# Happy Birthday To Me



## harson (Oct 21, 2011)

That,s me a big 41 now cant wait for the postman to bring some goodies.


----------



## newconvert (Dec 12, 2011)




----------



## Charles (Aug 26, 2010)

Indeed, a very hapy birthday to you, young fella!

Cheers ..... Charles


----------



## Setarip (Mar 27, 2012)

Happy Birthday! What ya get?


----------



## treefork (Feb 1, 2010)

HAPPY BIRTHDAY HARSON!


----------



## Rockape66 (Dec 18, 2011)

Happy Birthday, John!


----------



## rockslinger (Nov 16, 2010)

Happy Birthday!


----------



## tnflipper52 (Jan 26, 2012)

41, seems like a long time ago, and it was. Happy birthday and many more to come.


----------



## Jaxter (Jan 23, 2012)

Happy birthday to you, happy birthday to you, happy birthday to harson happy birthday to you.


----------



## akmslingshots (Mar 2, 2012)

happy birthday sir! was that 21 you said


----------



## quarterinmynose (Jan 21, 2012)

Missed this post yesterday, but......HAPPY BIRTHDAY!!!


----------



## Dayhiker (Mar 13, 2010)

Happy Birthday!!!


----------



## Viper010 (Apr 21, 2012)

happy b-day bro! and many more to come!


----------



## Mr.Teh (Feb 28, 2012)

Best wishes and health to you ,happy b- day...Mr.Teh


----------



## harson (Oct 21, 2011)

Well i was late home from work today and the postie had left this lot for me ,a trio of stunning slingshots made by the master of his craft andy the one and only AKM SLINGSHOTS i realy dont know what to say about the quality of these ,you guys can judge for yourself,s , i ordered a sling for my birthday and andy gave me a good deal that included one of his stunning ltd edition saleos ,i got a surprise when i opened up and saw that he had included a lovely cherry natural as a gift for my birthday ,well here they are ,enjoy.


----------



## akmslingshots (Mar 2, 2012)

Yeah, I remembered you asking about that one.

I am so pleased you are happy with what you have received John. That is what inspires me.

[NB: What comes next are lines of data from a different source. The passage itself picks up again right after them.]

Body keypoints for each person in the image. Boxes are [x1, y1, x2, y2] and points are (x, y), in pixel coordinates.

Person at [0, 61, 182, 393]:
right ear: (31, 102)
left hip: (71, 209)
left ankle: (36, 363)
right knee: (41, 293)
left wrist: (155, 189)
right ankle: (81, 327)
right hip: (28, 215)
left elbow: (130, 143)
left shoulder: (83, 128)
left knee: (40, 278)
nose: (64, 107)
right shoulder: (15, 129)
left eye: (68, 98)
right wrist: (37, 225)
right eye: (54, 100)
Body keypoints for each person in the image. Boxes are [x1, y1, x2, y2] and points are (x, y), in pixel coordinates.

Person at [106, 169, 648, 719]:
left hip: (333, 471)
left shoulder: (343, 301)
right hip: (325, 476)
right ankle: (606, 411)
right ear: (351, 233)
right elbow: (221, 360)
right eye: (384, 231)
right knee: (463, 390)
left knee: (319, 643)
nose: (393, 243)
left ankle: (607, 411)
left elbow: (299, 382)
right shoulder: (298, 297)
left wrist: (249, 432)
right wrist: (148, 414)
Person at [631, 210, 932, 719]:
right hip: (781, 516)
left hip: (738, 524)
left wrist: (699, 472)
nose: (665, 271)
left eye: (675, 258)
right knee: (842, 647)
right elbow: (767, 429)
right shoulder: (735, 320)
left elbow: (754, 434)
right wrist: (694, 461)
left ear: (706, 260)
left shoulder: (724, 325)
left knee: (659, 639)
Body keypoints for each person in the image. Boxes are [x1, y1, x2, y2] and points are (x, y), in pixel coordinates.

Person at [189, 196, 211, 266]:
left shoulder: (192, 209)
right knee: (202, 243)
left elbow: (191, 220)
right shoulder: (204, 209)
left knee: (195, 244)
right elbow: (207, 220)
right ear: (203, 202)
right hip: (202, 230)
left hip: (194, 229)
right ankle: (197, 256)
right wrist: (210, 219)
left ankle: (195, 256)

The natural took a fair amount of fabricating, look closely and you will see the thin spacers in there









I will PM you the wood types when my cameras batteries are charged


----------



## harson (Oct 21, 2011)

PLEASED is an understatement there was a tear in my eye !


----------



## harson (Oct 21, 2011)

I was out the back shooting with these tonight and boy they are good,the blackthorn natural andy made me fits my hand perfect.


----------



## akmslingshots (Mar 2, 2012)

Glad it fits my friend, I nearly kept that one, you have number 3 and 8 lol


----------



## harson (Oct 21, 2011)

Glad you did not keep it .i love it ,dont worry it will be well looked after here.


----------